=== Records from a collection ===
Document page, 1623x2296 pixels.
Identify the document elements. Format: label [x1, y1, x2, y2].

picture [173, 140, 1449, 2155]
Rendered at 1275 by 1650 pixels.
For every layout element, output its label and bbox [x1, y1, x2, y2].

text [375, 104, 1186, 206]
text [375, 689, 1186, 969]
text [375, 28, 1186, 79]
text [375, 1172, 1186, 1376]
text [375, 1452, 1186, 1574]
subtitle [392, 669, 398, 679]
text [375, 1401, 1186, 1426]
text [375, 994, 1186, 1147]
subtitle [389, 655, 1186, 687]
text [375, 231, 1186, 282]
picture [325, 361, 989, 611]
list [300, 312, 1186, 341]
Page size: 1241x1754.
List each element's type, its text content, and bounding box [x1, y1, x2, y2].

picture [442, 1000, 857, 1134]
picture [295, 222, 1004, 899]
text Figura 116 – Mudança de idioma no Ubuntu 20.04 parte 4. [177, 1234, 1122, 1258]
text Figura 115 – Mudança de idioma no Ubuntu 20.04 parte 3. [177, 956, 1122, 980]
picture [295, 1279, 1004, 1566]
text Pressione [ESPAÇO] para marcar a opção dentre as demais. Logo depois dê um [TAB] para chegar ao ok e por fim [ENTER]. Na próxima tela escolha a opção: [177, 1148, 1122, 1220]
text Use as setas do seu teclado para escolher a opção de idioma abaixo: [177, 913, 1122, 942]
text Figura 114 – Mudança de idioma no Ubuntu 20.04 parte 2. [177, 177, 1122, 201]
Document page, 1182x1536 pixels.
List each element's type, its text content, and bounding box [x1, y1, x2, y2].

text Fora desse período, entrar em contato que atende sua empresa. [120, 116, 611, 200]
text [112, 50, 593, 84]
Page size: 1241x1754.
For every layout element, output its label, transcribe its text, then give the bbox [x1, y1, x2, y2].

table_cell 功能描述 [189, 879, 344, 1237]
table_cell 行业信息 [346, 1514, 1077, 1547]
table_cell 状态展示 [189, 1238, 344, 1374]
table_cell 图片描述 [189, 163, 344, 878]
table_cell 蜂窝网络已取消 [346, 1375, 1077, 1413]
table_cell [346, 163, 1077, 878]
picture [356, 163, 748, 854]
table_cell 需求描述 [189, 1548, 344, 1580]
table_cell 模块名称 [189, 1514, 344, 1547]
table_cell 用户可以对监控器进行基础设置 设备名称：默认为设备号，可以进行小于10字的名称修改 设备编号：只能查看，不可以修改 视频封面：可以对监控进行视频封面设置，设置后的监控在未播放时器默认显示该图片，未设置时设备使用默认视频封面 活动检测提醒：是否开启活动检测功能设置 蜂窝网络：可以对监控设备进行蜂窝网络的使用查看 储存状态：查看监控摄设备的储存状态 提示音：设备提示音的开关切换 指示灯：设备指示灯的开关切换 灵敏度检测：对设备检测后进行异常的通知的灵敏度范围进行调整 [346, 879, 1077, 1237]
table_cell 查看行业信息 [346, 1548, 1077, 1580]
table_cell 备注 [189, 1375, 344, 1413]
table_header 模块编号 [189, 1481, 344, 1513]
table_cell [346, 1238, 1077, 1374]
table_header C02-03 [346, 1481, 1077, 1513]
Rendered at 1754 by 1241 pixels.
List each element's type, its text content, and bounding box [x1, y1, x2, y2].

=== EXERCISE DIRECTIONS ===
Work out the number of lines above that include the string "subtitle" and write only that number.

=== RESPONSE TO THIS EXERCISE ===
2